城市起了鼾声,灯火通眠的懒然,由南向北的风声散在了无边无际的寂静里,也只是匆忙的夜班。
总会在落了雨后,想起从前。
走了一千多个日子的路口早早地换了岗,红绿灯似乎都改了方向,学校里的鲤鱼池孤单游了几条幸存的鱼儿,周围都是水草的怀抱,鹅卵石的小路覆了杂草,不再光滑如初。不敢奢求,还能看到曾经年少。
很久很久没有踏足的书店,有点怯与进入,老板把所有的书都整理了遍,书架也换了新颜,没能在熟悉的位置找到那本0.8元的马克思主义,可能是被别人买走了吧,有些小遗憾,下午的时候,时间和人还很稀疏,只一两个访客,书架下的盒子里装满了我从前没有发现的连环画,上面满满的八十年代的味道,蹲在角落翻了许久,没有任何杂音,旁边的少年还在静静的执笔写着字,虽然内容并不是我所熟悉的兰亭集序,几米阳光落在脸上,岁月静好的样子。
从来不知道,二楼也有藏书,估计是老板以前吝于开放的缘故,偷偷嘲笑他小气。小心翼翼的踏上阁楼,楼上没有开灯,也不好意思打扰正沐浴阳光写着字的少年,打开手机冷光,细细的观摩了一番,那是和楼下不一样的天地,三排书架中间摆放了一张很大的檀木书桌,桌子上是书画毡和还没有完成的作品,书架旁也是各类字体的贴,好像是我打扰了人家的生活常态,不忍心继续下去,匆匆离开。
过去,就让它留在合适的空间,这个点,阳光落在了拉丁美洲,我这儿,细雨如丝,在路灯下张牙舞爪,听不到落在伞上的声音,四周空寂,没有低矮的屋檐。
没翻几页的青茫又放回枕边,拉上窗帘,静静听着雨夜里不同的声音,心情复杂。
雨,不打算停,多重困扰也如约而至,也许本身就是个乐天派,见不得忧伤,想要看到久违的阳光,先让自己阳光起来。我摒弃了所有的不愉快,在假装并无别事的过程中明朗起来,我知道,很多路,要自己走。
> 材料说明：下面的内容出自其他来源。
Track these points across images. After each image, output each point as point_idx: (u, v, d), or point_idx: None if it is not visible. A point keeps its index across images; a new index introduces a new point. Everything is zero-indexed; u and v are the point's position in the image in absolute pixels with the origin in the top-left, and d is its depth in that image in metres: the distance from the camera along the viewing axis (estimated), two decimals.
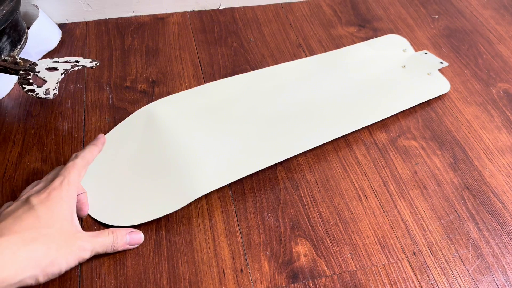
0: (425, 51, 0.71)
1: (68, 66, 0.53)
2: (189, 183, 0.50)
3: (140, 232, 0.47)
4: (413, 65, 0.68)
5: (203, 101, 0.60)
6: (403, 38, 0.73)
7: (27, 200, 0.41)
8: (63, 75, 0.52)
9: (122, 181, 0.51)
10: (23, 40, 0.57)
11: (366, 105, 0.61)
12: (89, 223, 0.48)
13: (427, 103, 0.64)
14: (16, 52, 0.55)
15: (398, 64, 0.68)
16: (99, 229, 0.47)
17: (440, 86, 0.65)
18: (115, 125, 0.57)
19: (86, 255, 0.42)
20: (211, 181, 0.50)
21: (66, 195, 0.42)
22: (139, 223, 0.48)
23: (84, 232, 0.43)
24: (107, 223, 0.48)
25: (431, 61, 0.68)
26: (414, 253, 0.48)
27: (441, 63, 0.68)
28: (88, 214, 0.48)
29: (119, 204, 0.49)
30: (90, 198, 0.49)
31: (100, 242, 0.43)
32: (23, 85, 0.50)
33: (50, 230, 0.39)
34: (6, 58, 0.53)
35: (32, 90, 0.49)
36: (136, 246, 0.46)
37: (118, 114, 0.60)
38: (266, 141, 0.55)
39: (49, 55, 0.68)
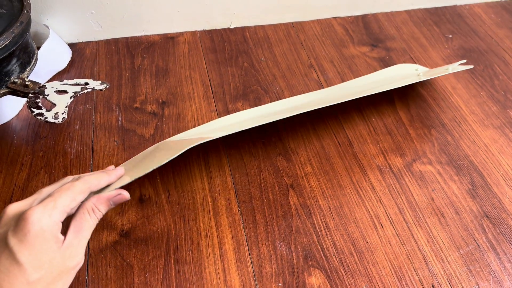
0: (447, 66, 0.69)
1: (78, 88, 0.53)
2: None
3: (122, 192, 0.42)
4: (428, 72, 0.67)
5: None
6: (414, 65, 0.71)
7: (5, 240, 0.35)
8: (72, 99, 0.51)
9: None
10: (32, 62, 0.57)
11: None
12: (93, 260, 0.47)
13: (442, 125, 0.63)
14: (25, 74, 0.55)
15: (413, 73, 0.67)
16: (105, 267, 0.45)
17: (461, 67, 0.65)
18: (124, 147, 0.56)
19: (81, 260, 0.38)
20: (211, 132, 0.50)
21: (47, 224, 0.36)
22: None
23: (68, 239, 0.37)
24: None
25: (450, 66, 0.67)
26: (433, 286, 0.46)
27: (461, 64, 0.67)
28: (91, 251, 0.47)
29: None
30: None
31: (86, 234, 0.39)
32: (32, 109, 0.49)
33: (39, 274, 0.35)
34: (16, 80, 0.53)
35: (41, 114, 0.49)
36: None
37: (127, 136, 0.59)
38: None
39: (59, 75, 0.68)
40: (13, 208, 0.37)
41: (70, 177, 0.42)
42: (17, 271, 0.34)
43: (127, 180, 0.43)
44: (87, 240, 0.38)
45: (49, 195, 0.38)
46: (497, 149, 0.60)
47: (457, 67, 0.66)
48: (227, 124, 0.56)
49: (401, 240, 0.50)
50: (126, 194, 0.42)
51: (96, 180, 0.42)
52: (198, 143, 0.48)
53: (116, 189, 0.42)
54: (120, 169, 0.45)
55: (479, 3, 0.87)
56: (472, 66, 0.67)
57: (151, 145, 0.56)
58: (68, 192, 0.38)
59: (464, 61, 0.68)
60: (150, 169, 0.44)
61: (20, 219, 0.35)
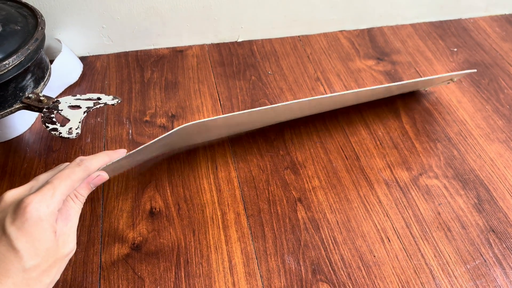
0: (449, 80, 0.70)
1: (91, 103, 0.54)
2: None
3: (101, 174, 0.44)
4: (433, 83, 0.68)
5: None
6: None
7: (2, 227, 0.35)
8: (85, 114, 0.52)
9: None
10: (46, 77, 0.58)
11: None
12: (105, 273, 0.48)
13: (448, 139, 0.63)
14: (39, 89, 0.56)
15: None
16: (117, 280, 0.46)
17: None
18: None
19: (74, 247, 0.39)
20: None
21: (45, 213, 0.36)
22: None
23: (59, 228, 0.38)
24: None
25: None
26: None
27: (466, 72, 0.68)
28: (103, 264, 0.48)
29: None
30: None
31: (74, 220, 0.39)
32: (47, 124, 0.50)
33: (35, 262, 0.35)
34: (30, 95, 0.54)
35: (56, 130, 0.50)
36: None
37: None
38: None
39: (70, 88, 0.69)
40: (11, 195, 0.38)
41: (66, 163, 0.43)
42: (13, 258, 0.34)
43: (123, 153, 0.46)
44: (76, 226, 0.40)
45: (47, 182, 0.39)
46: (503, 163, 0.61)
47: (460, 74, 0.67)
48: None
49: (408, 254, 0.50)
50: (104, 175, 0.44)
51: (96, 163, 0.43)
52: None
53: (97, 171, 0.43)
54: (122, 150, 0.47)
55: (484, 17, 0.88)
56: (475, 70, 0.68)
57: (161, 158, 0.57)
58: (68, 181, 0.39)
59: (469, 71, 0.69)
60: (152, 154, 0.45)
61: (18, 206, 0.36)
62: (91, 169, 0.43)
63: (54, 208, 0.37)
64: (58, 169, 0.42)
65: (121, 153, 0.47)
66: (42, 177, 0.41)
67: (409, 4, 0.83)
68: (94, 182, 0.43)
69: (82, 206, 0.41)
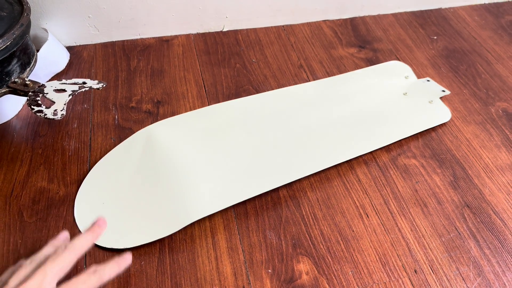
0: (428, 78, 0.72)
1: (76, 87, 0.55)
2: (188, 206, 0.51)
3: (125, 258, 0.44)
4: (414, 92, 0.68)
5: (205, 124, 0.61)
6: (406, 65, 0.74)
7: None
8: (70, 96, 0.54)
9: (122, 203, 0.52)
10: (32, 63, 0.59)
11: (368, 131, 0.61)
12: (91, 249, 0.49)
13: None
14: (25, 74, 0.57)
15: (400, 91, 0.69)
16: (103, 256, 0.48)
17: (441, 114, 0.66)
18: (119, 144, 0.59)
19: None
20: (210, 204, 0.51)
21: None
22: (137, 244, 0.48)
23: None
24: (106, 246, 0.48)
25: (433, 89, 0.69)
26: (415, 271, 0.48)
27: (443, 91, 0.69)
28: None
29: (118, 227, 0.50)
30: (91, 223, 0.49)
31: None
32: (32, 106, 0.52)
33: None
34: (16, 80, 0.55)
35: (41, 111, 0.51)
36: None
37: (123, 134, 0.61)
38: (266, 165, 0.56)
39: (57, 76, 0.70)
40: None
41: (55, 244, 0.42)
42: None
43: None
44: None
45: (31, 277, 0.37)
46: (479, 144, 0.63)
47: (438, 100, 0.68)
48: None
49: (386, 229, 0.52)
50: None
51: (80, 247, 0.42)
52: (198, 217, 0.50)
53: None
54: (104, 223, 0.46)
55: (463, 6, 0.90)
56: (449, 93, 0.69)
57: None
58: (51, 275, 0.38)
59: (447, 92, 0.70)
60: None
61: None
62: (70, 258, 0.41)
63: None
64: (47, 253, 0.41)
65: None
66: (27, 270, 0.39)
67: None
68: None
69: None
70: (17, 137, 0.60)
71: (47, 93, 0.54)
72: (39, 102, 0.52)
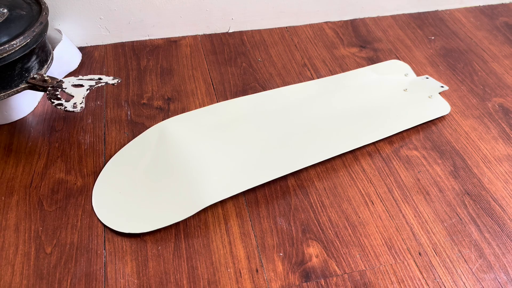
0: (427, 76, 0.75)
1: (93, 83, 0.58)
2: (201, 192, 0.53)
3: None
4: (414, 88, 0.72)
5: (215, 119, 0.64)
6: (405, 64, 0.77)
7: None
8: (88, 91, 0.56)
9: (138, 192, 0.54)
10: (49, 60, 0.61)
11: (370, 124, 0.64)
12: (110, 235, 0.51)
13: None
14: (43, 71, 0.59)
15: (400, 87, 0.72)
16: (121, 241, 0.50)
17: (441, 108, 0.69)
18: (134, 138, 0.61)
19: None
20: (222, 190, 0.53)
21: None
22: (154, 229, 0.51)
23: None
24: (125, 231, 0.50)
25: (432, 85, 0.72)
26: (420, 254, 0.51)
27: (442, 86, 0.72)
28: (108, 227, 0.51)
29: (135, 213, 0.52)
30: (109, 210, 0.52)
31: None
32: (52, 100, 0.54)
33: None
34: (35, 76, 0.58)
35: (61, 104, 0.53)
36: None
37: (136, 129, 0.64)
38: (274, 156, 0.58)
39: (70, 75, 0.73)
40: None
41: None
42: None
43: None
44: None
45: None
46: (477, 136, 0.65)
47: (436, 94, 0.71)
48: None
49: (390, 215, 0.54)
50: None
51: None
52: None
53: None
54: None
55: (459, 8, 0.94)
56: (447, 88, 0.72)
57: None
58: None
59: (445, 87, 0.73)
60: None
61: None
62: None
63: None
64: None
65: None
66: None
67: None
68: None
69: None
70: (34, 132, 0.62)
71: (65, 88, 0.56)
72: (59, 96, 0.55)
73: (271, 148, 0.60)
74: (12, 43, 0.53)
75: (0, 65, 0.53)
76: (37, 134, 0.62)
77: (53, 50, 0.69)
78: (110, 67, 0.75)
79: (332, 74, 0.75)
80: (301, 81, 0.74)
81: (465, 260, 0.50)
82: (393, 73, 0.75)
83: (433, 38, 0.85)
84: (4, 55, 0.53)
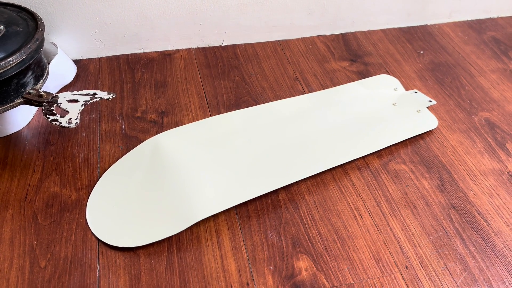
0: (415, 90, 0.77)
1: (87, 98, 0.59)
2: (194, 206, 0.54)
3: None
4: (403, 102, 0.73)
5: (208, 133, 0.65)
6: (394, 78, 0.79)
7: None
8: (83, 106, 0.57)
9: (132, 206, 0.55)
10: (45, 75, 0.63)
11: (360, 139, 0.66)
12: (103, 249, 0.52)
13: None
14: (39, 85, 0.60)
15: (389, 101, 0.73)
16: (114, 255, 0.51)
17: (429, 122, 0.70)
18: (128, 152, 0.62)
19: None
20: (215, 204, 0.54)
21: None
22: (147, 243, 0.52)
23: None
24: (119, 245, 0.51)
25: (421, 99, 0.74)
26: (406, 267, 0.52)
27: (430, 101, 0.74)
28: (101, 241, 0.52)
29: (129, 227, 0.53)
30: (103, 224, 0.53)
31: None
32: (48, 115, 0.55)
33: None
34: (31, 91, 0.59)
35: (56, 120, 0.54)
36: None
37: (130, 142, 0.65)
38: (265, 170, 0.60)
39: (66, 88, 0.74)
40: None
41: None
42: None
43: None
44: None
45: None
46: (463, 150, 0.67)
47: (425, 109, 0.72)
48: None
49: (379, 228, 0.56)
50: None
51: None
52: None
53: None
54: None
55: (448, 23, 0.96)
56: (435, 102, 0.74)
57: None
58: None
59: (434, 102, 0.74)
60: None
61: None
62: None
63: None
64: None
65: None
66: None
67: (379, 11, 0.90)
68: None
69: None
70: (29, 146, 0.63)
71: (60, 103, 0.57)
72: (54, 111, 0.56)
73: (263, 162, 0.61)
74: (8, 59, 0.54)
75: None
76: (32, 147, 0.63)
77: (48, 63, 0.70)
78: (105, 80, 0.76)
79: (323, 88, 0.77)
80: (293, 95, 0.75)
81: (450, 274, 0.52)
82: (382, 88, 0.77)
83: (422, 52, 0.87)
84: (1, 71, 0.54)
养了三年多的何首乌终是葬在了泥土里,再也没有嫩绿的叶子冒出。也许是伺候不周,也许是它更渴望泥土和阳光,就当做是成全它,遇上我,也是它的不幸,能存活这么多年也确实不容易,为它的坚强点个赞。以后,我会敬而远之,原谅我的惰性不改。
小伙伴向我诉苦,说工作烦心,不想继续,可是每个人都有必须坚持的东西,总要经历一些不如意,我是无法劝阻的,只是希望她能在雨天都会有好心情去面对。天气没有好坏之分,心晴的时候,雨也是晴,生活没有给你好的背景,那么你就更要善待自己,即使雨不曾停,撑把伞,也能安然无恙走过。生活,没有想象中那么面目可憎。
倾城说:唯有日光和生命不可辜负。其实,我们都不可辜负,每天早起,在晨光熹微中找寻方向,不要从正午就开始了黄昏的构想,在适当的时间,做适当的自己。
不知道从什么时候开始的习惯,记录了许许多多生活的小片段,这些琐碎的小生活串联起来就是我并不惊艳的人生。从此,阳光便一直停留在北半球。
雨后,天转凉,阳光在,我们温暖如初。